Retrieval-Augmented Generation (RAG): Extracting text content from a website and using it for question answering. Answer questions about the https://haystack.deepset.ai website using the extracted text content.

Expected output:

question: "What is haystack?"
answer: Haystack is an open-source framework for building production-ready LLM applications

In addition to the APIFY_API_TOKEN, you also need to specify OPENAI_API_KEY to run this example.


import os

from dotenv import load_dotenv
from haystack import Document, Pipeline
from haystack.components.builders import PromptBuilder
from haystack.components.embedders import OpenAIDocumentEmbedder, OpenAITextEmbedder
from haystack.components.generators import OpenAIGenerator
from haystack.components.retrievers.in_memory import InMemoryEmbeddingRetriever
from haystack.document_stores.in_memory import InMemoryDocumentStore
from haystack.utils.auth import Secret

from apify_haystack import ApifyDatasetFromActorCall

# Set APIFY_API_TOKEN and OPENAI_API_KEY here or use it from .env file
load_dotenv()
os.environ["APIFY_API_TOKEN"] = getpass("Enter YOUR APIFY_API_TOKEN")
os.environ["OPENAI_API_KEY"] = getpass("Enter YOUR OPENAI_API_KEY")

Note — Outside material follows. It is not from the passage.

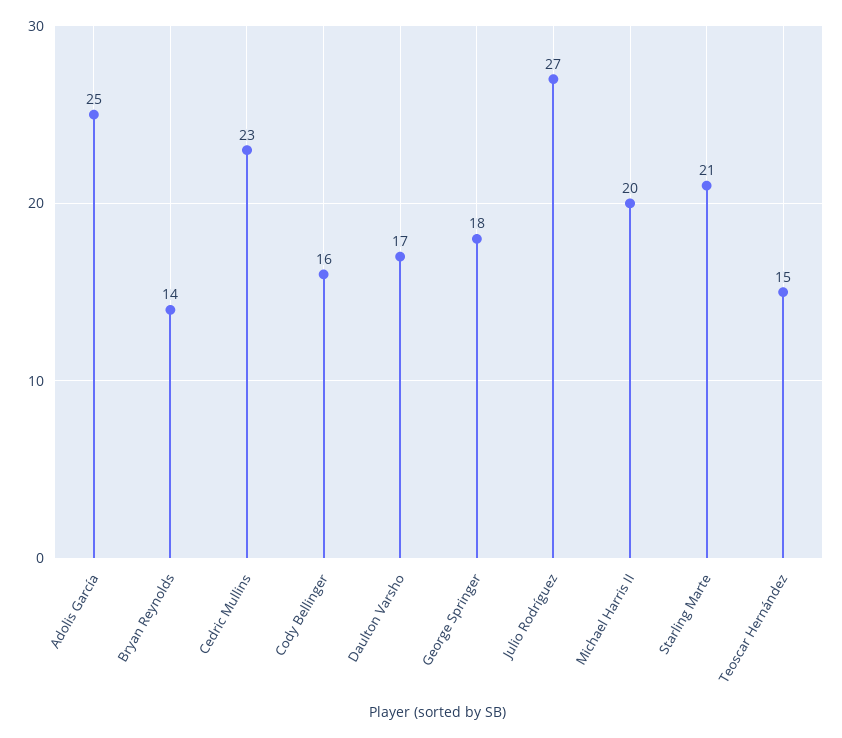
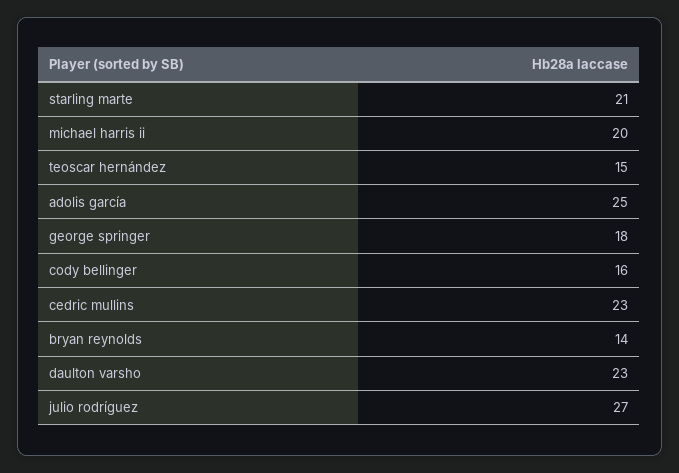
Daulton Varsho: 17 -> 23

actor_id = "apify/website-content-crawler"
run_input = {
    "maxCrawlPages": 1,  # limit the number of pages to crawl
    "startUrls": [{"url": "https://haystack.deepset.ai/"}],
}


def dataset_mapping_function(dataset_item: dict) -> Document:
    """Convert an Apify dataset item to a Haystack Document
    
   Website Content Crawler returns a dataset with the following output fields:
    {
        "url": "https://haystack.deepset.ai",
        "text": "Haystack is an open-source framework for building production-ready LLM applications",
    }
    """
    return Document(content=dataset_item.get("text"), meta={"url": dataset_item.get("url")})


apify_dataset_loader = ApifyDatasetFromActorCall(
    actor_id=actor_id,
    run_input=run_input,
    dataset_mapping_function=dataset_mapping_function
)

# Components
print("Initializing components...")
document_store = InMemoryDocumentStore()

docs_embedder = OpenAIDocumentEmbedder()
text_embedder = OpenAITextEmbedder()
retriever = InMemoryEmbeddingRetriever(document_store)
generator = OpenAIGenerator(model="gpt-3.5-turbo")

# Load documents from Apify
print("Crawling and indexing documents...")
print("You can visit https://console.apify.com/actors/runs to monitor the progress")
docs = apify_dataset_loader.run()
embeddings = docs_embedder.run(docs.get("documents"))
document_store.write_documents(embeddings["documents"])

template = """
Given the following information, answer the question.

Context:
{% for document in documents %}
    {{ document.content }}
{% endfor %}

Question: {{question}}
Answer:
"""

prompt_builder = PromptBuilder(template=template)

# Add components to your pipeline
print("Initializing pipeline...")
pipe = Pipeline()
pipe.add_component("embedder", text_embedder)
pipe.add_component("retriever", retriever)
pipe.add_component("prompt_builder", prompt_builder)
pipe.add_component("llm", generator)

# Now, connect the components to each other
pipe.connect("embedder.embedding", "retriever.query_embedding")
pipe.connect("retriever", "prompt_builder.documents")
pipe.connect("prompt_builder", "llm")

question = "What is haystack?"

print("Running pipeline ... ")
response = pipe.run({"embedder": {"text": question}, "prompt_builder": {"question": question}})

print(f"question: {question}")
print(f"answer: {response['llm']['replies'][0]}")

# Other questions
examples = [
    "Who created Haystack?",
    "Are there any upcoming events or community talks?",
]

for example in examples:
    response = pipe.run({"embedder": {"text": example}, "prompt_builder": {"question": example}})
    print(f"question: {question}")
    print(f"answer: {response['llm']['replies'][0]}")

License

apify-haystack is distributed under the terms of the Apache-2.0 license.